Background: In some cognitive psychology research areas N-alternative forced choice tasks are common. The most common of these is a two alternative forced choice (2AFC). This usually takes the form of participants being given a stimulus and asked to make one of two judgement, e.g. the target stimuli is present/absent, the stimulus on the left is the same/different than the the one on the right, etc. Designs in which the experimental data is from a 2AFC but there is only one data point per subject are rare, but do exist, e.g. some eye-witness identification research. Since the dependent variable (correct/incorrect) is binary, these experiments are reasonable places to use logistic regression.

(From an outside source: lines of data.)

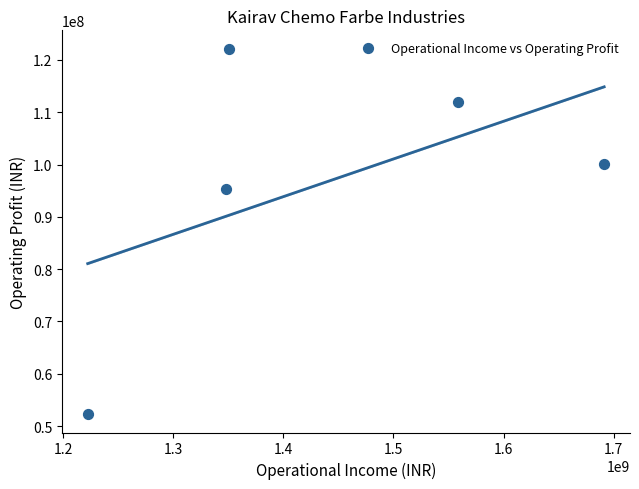

What is the average X value?

1434148679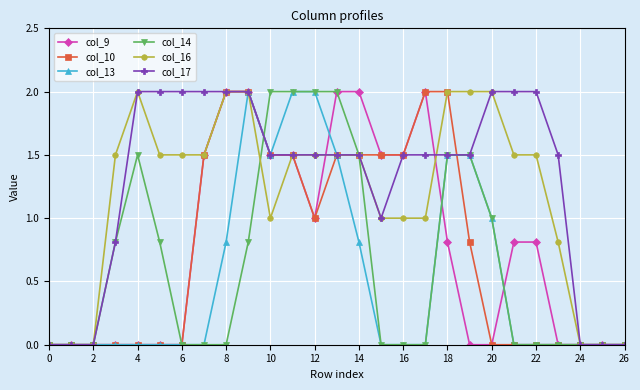

What are all the series names shown in the legend?

col_9, col_10, col_13, col_14, col_16, col_17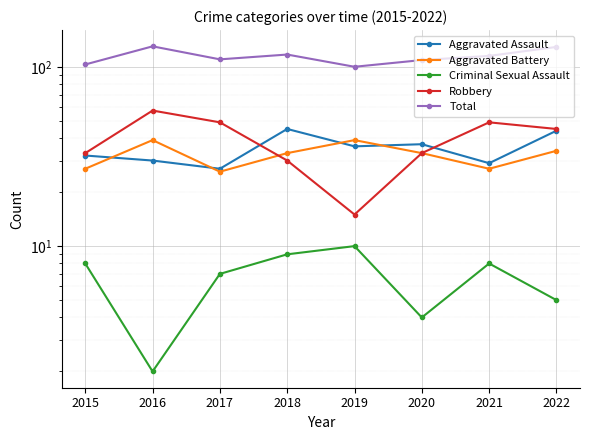

How many values in the Robbery series are below 45?

4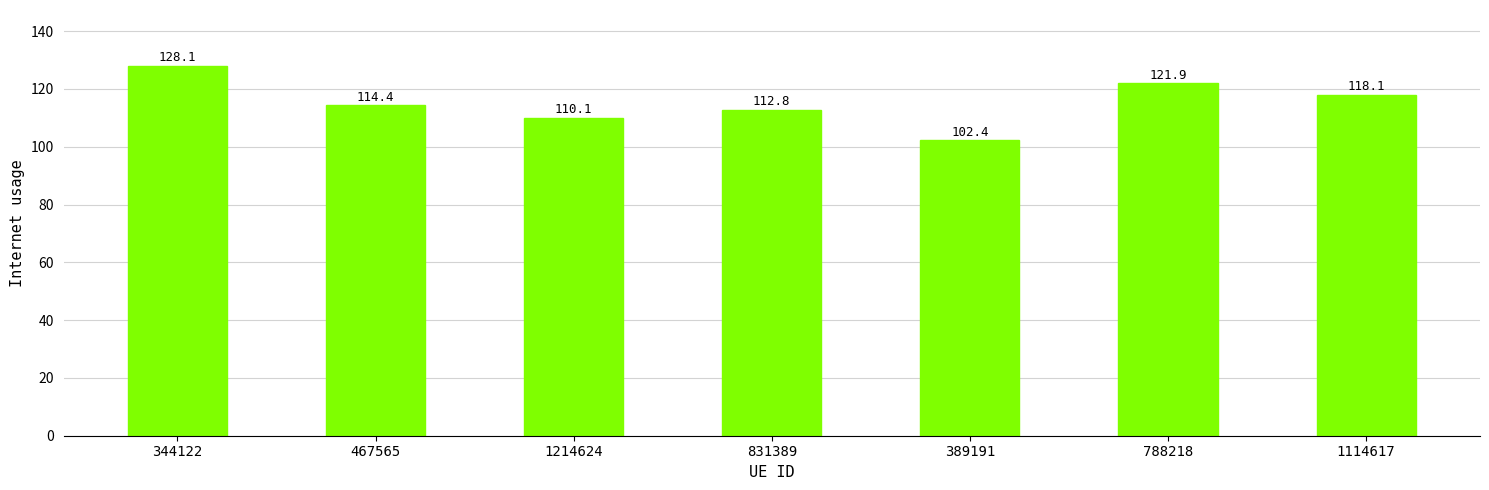

Reading left to right, extract all data points from this chart.

128.1	114.4	110.1	112.8	102.4	121.9	118.1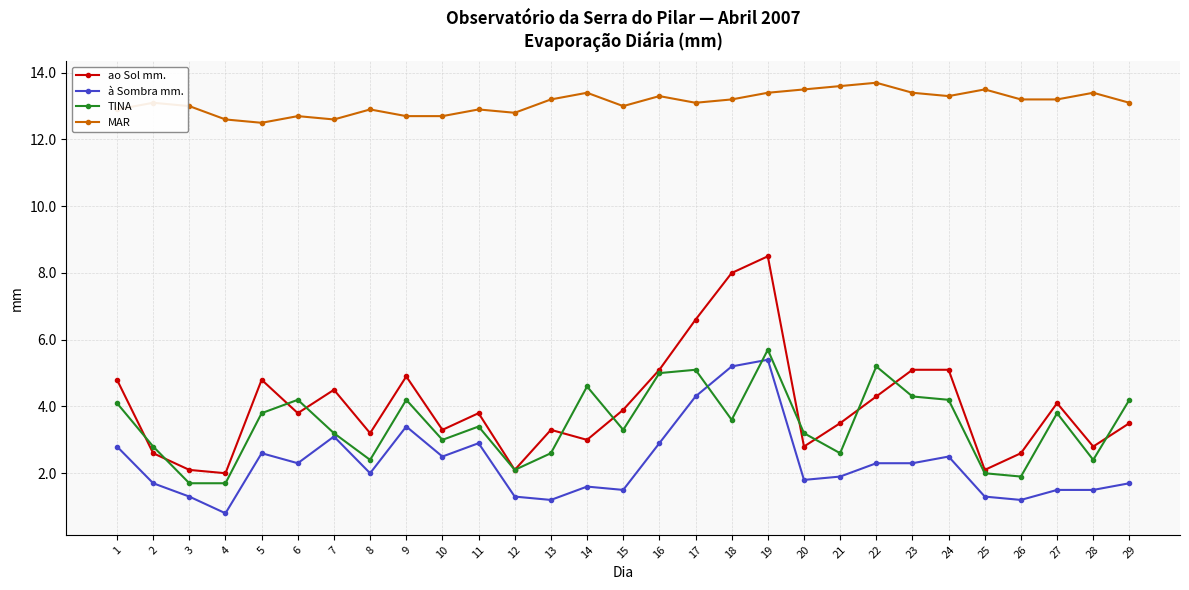

What is the value of the ao Sol mm. point at the 5th from the left?

4.8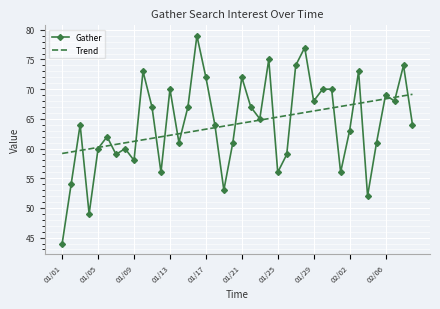

What is the highest value of the Trend series?

69.1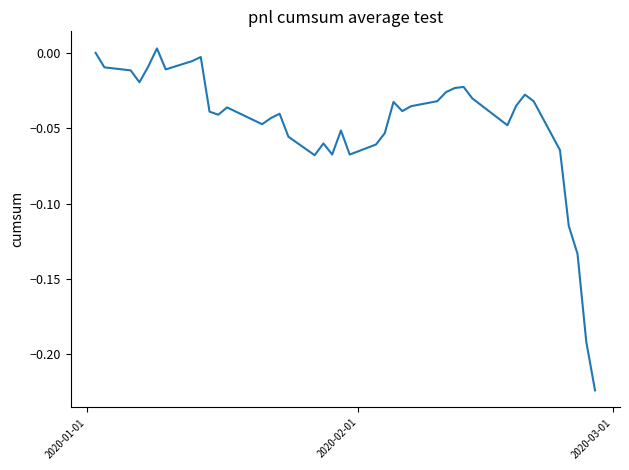

What is the difference between the second highest and minimum values?

0.2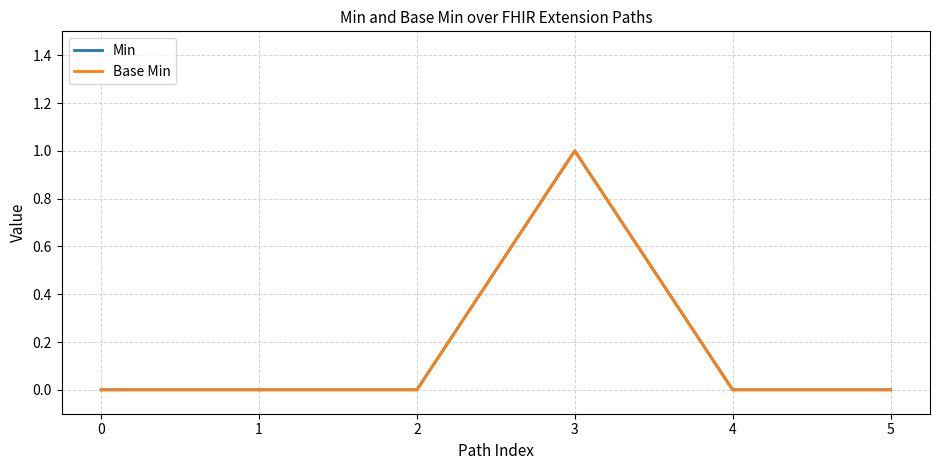

True or false: Min and Base Min intersect in this chart.

False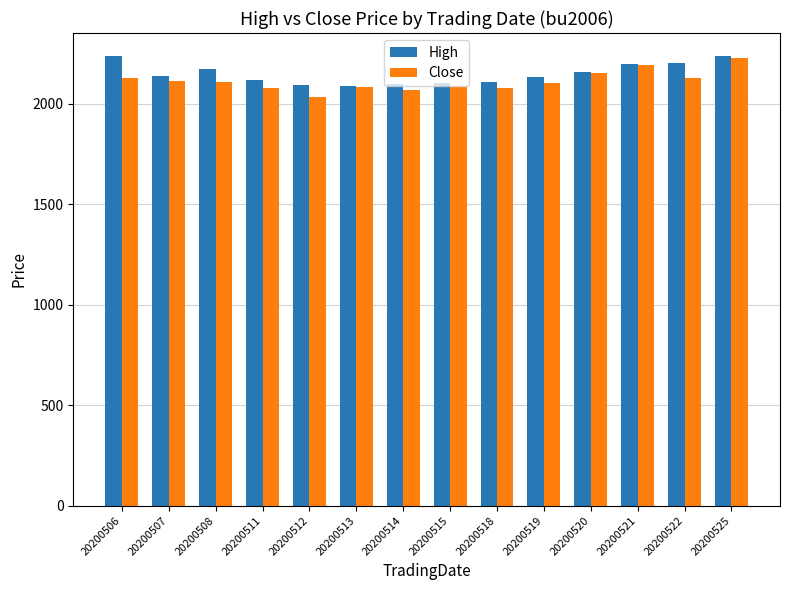

At which category is the sum across all series the highest?

20200525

My question is this: since chance performance is 50% in a 2AFC trial, is it still reasonable to use the standard logistic link function? Specifically, the logistic function has a minimum value approaching 0% correct, but in practice participants in a 2AFC should be correct at least 50% of the time due to chance. I imagine the following case in which it may present a problem: an independent variable is assessing the difficulty of the discrimination (e.g. difficulty 1, easy - 5, hard; please note this is introduced in ordinal terms only for ease of comprehension - for the sake of this discussion consider this variable as being interval) - participants got 50% correct at 5 and 4, 75% correct at 3, 85% correct at 2, and 99% correct at 1. Would using a standard logistic link function cause us to underestimate the slope? [I think so, but please correct me if I'm wrong, see below]
Edit: Those who have answered my question so far have expressed that the way in which I set up the problem was unclear. I'm providing the sample below to help clear things up.
library(psyphy)
make.data <- function(zero,one)
{
return(c(rep(0,zero),rep(1,one)))
}
center <- function(x) {return(scale(x,scale=FALSE))}
logit.data <- data.frame(Score=c(make.data(50,50),make.data(50,50),make.data(25,75),make.data(15,85),make.data(1,99)), Difficulty=rep(5:1,each=100))
logit.data$Difficulty2 <- center(logit.data$Difficulty)^2
standard <- glm(Score~center(Difficulty),data=logit.data,family=binomial) #standard link function
standard.2 <- glm(Score~center(Difficulty)+Difficulty2,data=logit.data,family=binomial) #standard link function, but better with a quadradic
revised.link <- glm(Score~center(Difficulty),data=logit.data,family=binomial(mafc.logit(2)))
AIC(base)
AIC(base.2)
AIC(revised.link)
coef(base)
coef(base.2)
coef(revised.link)
#plot
plot(diffs,plogis(coef(standard)[1] +coef(standard)[2]*center(diffs)),xlab="Difficulty",ylab="Pr(Correct)",ylim=c(0,1),col="blue",type="l");abline(.5,0,col="Orange");lines(diffs,plogis(coef(standard.2)[1]+coef(standard.2)[2]*center(diffs)+coef(standard.2)[3]*center(diffs)^2),col="Cyan");lines(diffs,(p2afc(coef(revised.link)[1]+coef(revised.link)[2]*center(diffs))),col="Green");lines(5:1,c(.55,.60,.75,.85,.99),col="Black")
In the above image the orange horizontal line marks 50% correct responses. The jagged black line represents the data supplied to the estimation equation (note the values for 4 and 5 disappear behind the orange 50% marker). The blue line is the equation produced by a standard logistic link. Note that it estimates below 50% accuracy when discrimination is most difficult (5). The cyan line is the standard logistic link with a quadratic term. The green line is a non-standard link that takes into account that the data comes from a 2AFC experiment where performance is very unlikely to fall below 50%. Note that the AIC for a model fit using a non-standard link function is superior to the standard logistic link function. Also note that the slope for the standard equation is less than the slope for the standard equation with the quadratic term (which more accurately reflects the real data). Thus, using a logistic function blindly on 2AFC data does (at least) appear to underestimate the slope.
Is there a problem with my demonstration that means that I am not seeing what I think I am seeing? If I'm correct, then what other consequences (if any) are there of using the generic logistic function with 2AFC data [presumably extensible to NAFC cases]?